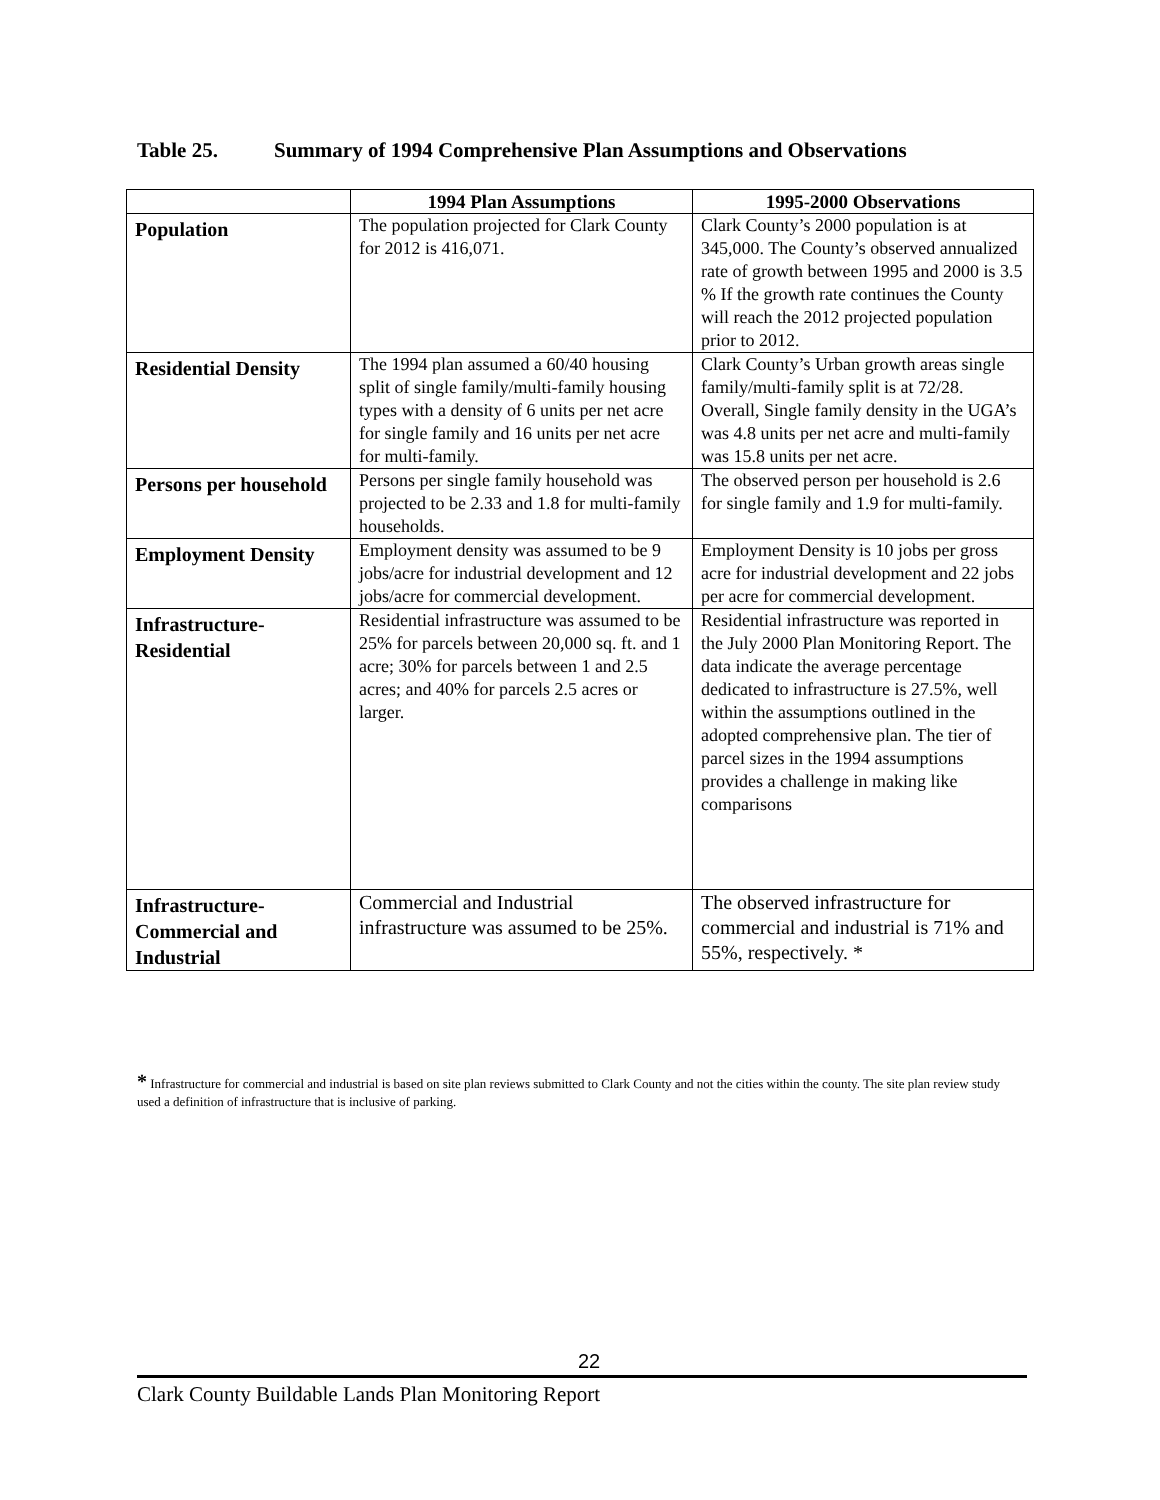Table 25. Summary of 1994 Comprehensive Plan Assumptions and Observations
| | 1994 Plan Assumptions | 1995-2000 Observations |
| --- | --- | --- |
| Population | The population projected for Clark County for 2012 is 416,071. | Clark County’s 2000 population is at 345,000. The County’s observed annualized rate of growth between 1995 and 2000 is 3.5 % If the growth rate continues the County will reach the 2012 projected population prior to 2012. |
| Residential Density | The 1994 plan assumed a 60/40 housing split of single family/multi-family housing types with a density of 6 units per net acre for single family and 16 units per net acre for multi-family. | Clark County’s Urban growth areas single family/multi-family split is at 72/28. Overall, Single family density in the UGA’s was 4.8 units per net acre and multi-family was 15.8 units per net acre. |
| Persons per household | Persons per single family household was projected to be 2.33 and 1.8 for multi-family households. | The observed person per household is 2.6 for single family and 1.9 for multi-family. |
| Employment Density | Employment density was assumed to be 9 jobs/acre for industrial development and 12 jobs/acre for commercial development. | Employment Density is 10 jobs per gross acre for industrial development and 22 jobs per acre for commercial development. |
| Infrastructure-Residential | Residential infrastructure was assumed to be 25% for parcels between 20,000 sq. ft. and 1 acre; 30% for parcels between 1 and 2.5 acres; and 40% for parcels 2.5 acres or larger. | Residential infrastructure was reported in the July 2000 Plan Monitoring Report. The data indicate the average percentage dedicated to infrastructure is 27.5%, well within the assumptions outlined in the adopted comprehensive plan. The tier of parcel sizes in the 1994 assumptions provides a challenge in making like comparisons |
| Infrastructure-Commercial and Industrial | Commercial and Industrial infrastructure was assumed to be 25%. | The observed infrastructure for commercial and industrial is 71% and 55%, respectively. * |
* Infrastructure for commercial and industrial is based on site plan reviews submitted to Clark County and not the cities within the county. The site plan review study used a definition of infrastructure that is inclusive of parking.
22
Clark County Buildable Lands Plan Monitoring Report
++++++++
## WHAT THIS TASK INVOLVES
Each entry should be set down exactly, pictures excluded.

## ANSWER BOX
Table 25. Summary of 1994 Comprehensive Plan Assumptions and Observations
| | 1994 Plan Assumptions | 1995-2000 Observations |
| --- | --- | --- |
| Population | The population projected for Clark County for 2012 is 416,071. | Clark County’s 2000 population is at 345,000. The County’s observed annualized rate of growth between 1995 and 2000 is 3.5 % If the growth rate continues the County will reach the 2012 projected population prior to 2012. |
| Residential Density | The 1994 plan assumed a 60/40 housing split of single family/multi-family housing types with a density of 6 units per net acre for single family and 16 units per net acre for multi-family. | Clark County’s Urban growth areas single family/multi-family split is at 72/28. Overall, Single family density in the UGA’s was 4.8 units per net acre and multi-family was 15.8 units per net acre. |
| Persons per household | Persons per single family household was projected to be 2.33 and 1.8 for multi-family households. | The observed person per household is 2.6 for single family and 1.9 for multi-family. |
| Employment Density | Employment density was assumed to be 9 jobs/acre for industrial development and 12 jobs/acre for commercial development. | Employment Density is 10 jobs per gross acre for industrial development and 22 jobs per acre for commercial development. |
| Infrastructure-Residential | Residential infrastructure was assumed to be 25% for parcels between 20,000 sq. ft. and 1 acre; 30% for parcels between 1 and 2.5 acres; and 40% for parcels 2.5 acres or larger. | Residential infrastructure was reported in the July 2000 Plan Monitoring Report. The data indicate the average percentage dedicated to infrastructure is 27.5%, well within the assumptions outlined in the adopted comprehensive plan. The tier of parcel sizes in the 1994 assumptions provides a challenge in making like comparisons |
| Infrastructure-Commercial and Industrial | Commercial and Industrial infrastructure was assumed to be 25%. | The observed infrastructure for commercial and industrial is 71% and 55%, respectively. * |
* Infrastructure for commercial and industrial is based on site plan reviews submitted to Clark County and not the cities within the county. The site plan review study used a definition of infrastructure that is inclusive of parking.
22
Clark County Buildable Lands Plan Monitoring Report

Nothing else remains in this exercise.